Below are the records; copy out every line that holds the word "Simpósio".

[ENTRIES PROVIDED — start]

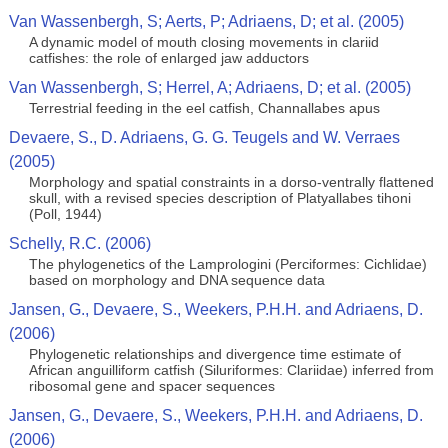
Van Wassenbergh, S; Aerts, P; Adriaens, D; et al. (2005)
A dynamic model of mouth closing movements in clariid
catfishes: the role of enlarged jaw adductors
Van Wassenbergh, S; Herrel, A; Adriaens, D; et al. (2005)
Terrestrial feeding in the eel catfish, Channallabes apus
Devaere, S., D. Adriaens, G. G. Teugels and W. Verraes
(2005)
Morphology and spatial constraints in a dorso-ventrally flattened
skull, with a revised species description of Platyallabes tihoni
(Poll, 1944)
Schelly, R.C. (2006)
The phylogenetics of the Lamprologini (Perciformes: Cichlidae)
based on morphology and DNA sequence data
Jansen, G., Devaere, S., Weekers, P.H.H. and Adriaens, D.
(2006)
Phylogenetic relationships and divergence time estimate of
African anguilliform catfish (Siluriformes: Clariidae) inferred from
ribosomal gene and spacer sequences
Jansen, G., Devaere, S., Weekers, P.H.H. and Adriaens, D.
(2006)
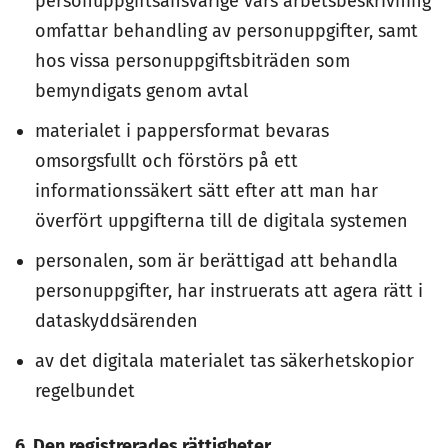
personuppgiftsansvarige vars arbetsbeskrivning
omfattar behandling av personuppgifter, samt
hos vissa personuppgiftsbiträden som
bemyndigats genom avtal
materialet i pappersformat bevaras
omsorgsfullt och förstörs på ett
informationssäkert sätt efter att man har
överfört uppgifterna till de digitala systemen
personalen, som är berättigad att behandla
personuppgifter, har instruerats att agera rätt i
dataskyddsärenden
av det digitala materialet tas säkerhetskopior
regelbundet
6. Den registrerades rättigheter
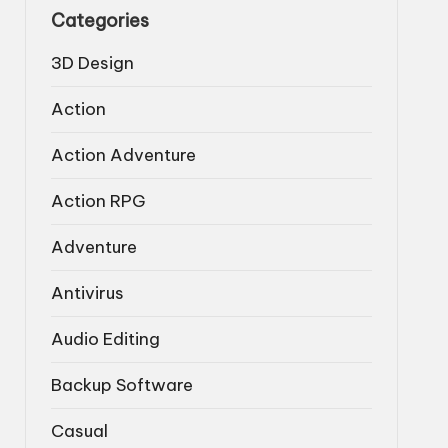
Categories
3D Design
Action
Action Adventure
Action RPG
Adventure
Antivirus
Audio Editing
Backup Software
Casual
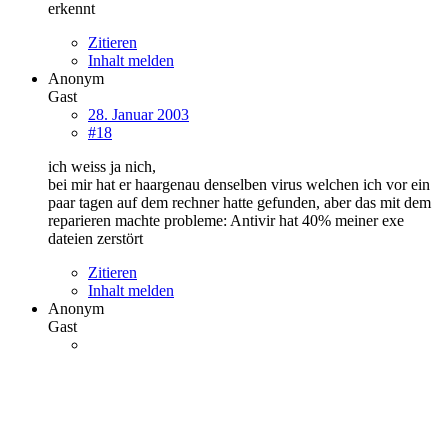
erkennt
Zitieren
Inhalt melden
Anonym
Gast
28. Januar 2003
#18
ich weiss ja nich,
bei mir hat er haargenau denselben virus welchen ich vor ein
paar tagen auf dem rechner hatte gefunden, aber das mit dem
reparieren machte probleme: Antivir hat 40% meiner exe
dateien zerstört
Zitieren
Inhalt melden
Anonym
Gast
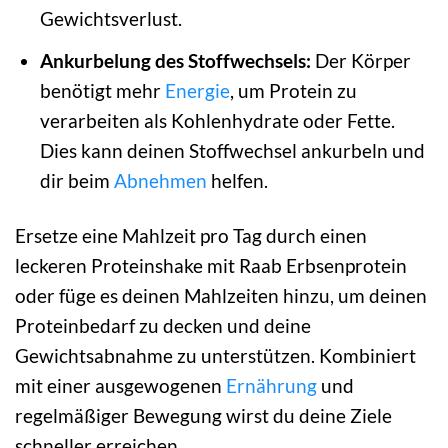
Gewichtsverlust.
Ankurbelung des Stoffwechsels:
Der Körper
benötigt mehr
Energie
, um Protein zu
verarbeiten als Kohlenhydrate oder Fette.
Dies kann deinen Stoffwechsel ankurbeln und
dir beim
Abnehmen
helfen.
Ersetze eine Mahlzeit pro Tag durch einen
leckeren Proteinshake mit Raab Erbsenprotein
oder füge es deinen Mahlzeiten hinzu, um deinen
Proteinbedarf zu decken und deine
Gewichtsabnahme zu unterstützen. Kombiniert
mit einer ausgewogenen
Ernährung
und
regelmäßiger Bewegung wirst du deine Ziele
schneller erreichen.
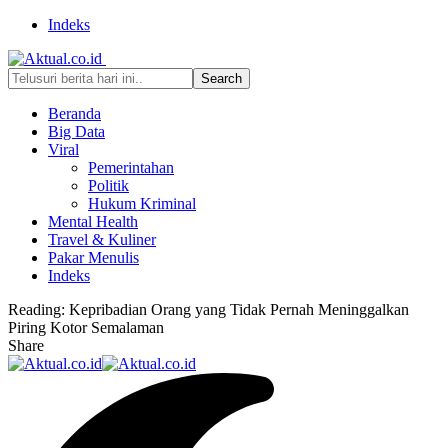
Indeks
Beranda
Big Data
Viral
Pemerintahan
Politik
Hukum Kriminal
Mental Health
Travel & Kuliner
Pakar Menulis
Indeks
Reading:
Kepribadian Orang yang Tidak Pernah Meninggalkan
Piring Kotor Semalaman
Share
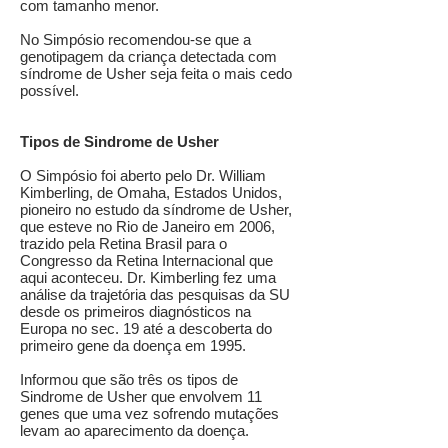
com tamanho menor.
No Simpósio recomendou-se que a
genotipagem da criança detectada com
síndrome de Usher seja feita o mais cedo
possível.
Tipos de Sindrome de Usher
O Simpósio foi aberto pelo Dr. William
Kimberling, de Omaha, Estados Unidos,
pioneiro no estudo da síndrome de Usher,
que esteve no Rio de Janeiro em 2006,
trazido pela Retina Brasil para o
Congresso da Retina Internacional que
aqui aconteceu. Dr. Kimberling fez uma
análise da trajetória das pesquisas da SU
desde os primeiros diagnósticos na
Europa no sec. 19 até a descoberta do
primeiro gene da doença em 1995.
Informou que são três os tipos de
Sindrome de Usher que envolvem 11
genes que uma vez sofrendo mutações
levam ao aparecimento da doença.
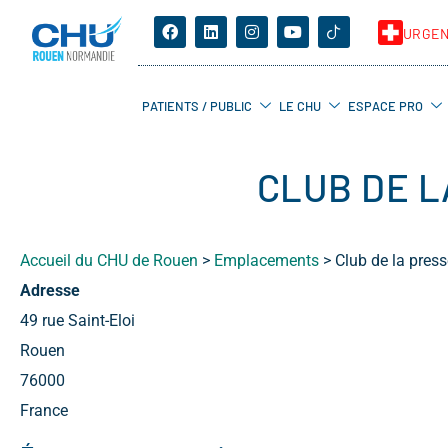
URGE
PATIENTS / PUBLIC
LE CHU
ESPACE PRO
CLUB DE L
Accueil du CHU de Rouen
>
Emplacements
>
Club de la pres
Adresse
49 rue Saint-Eloi
Rouen
76000
France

[ENTRIES PROVIDED — finish]

**EXERCISE RESULT**
No Simpósio recomendou-se que a
O Simpósio foi aberto pelo Dr. William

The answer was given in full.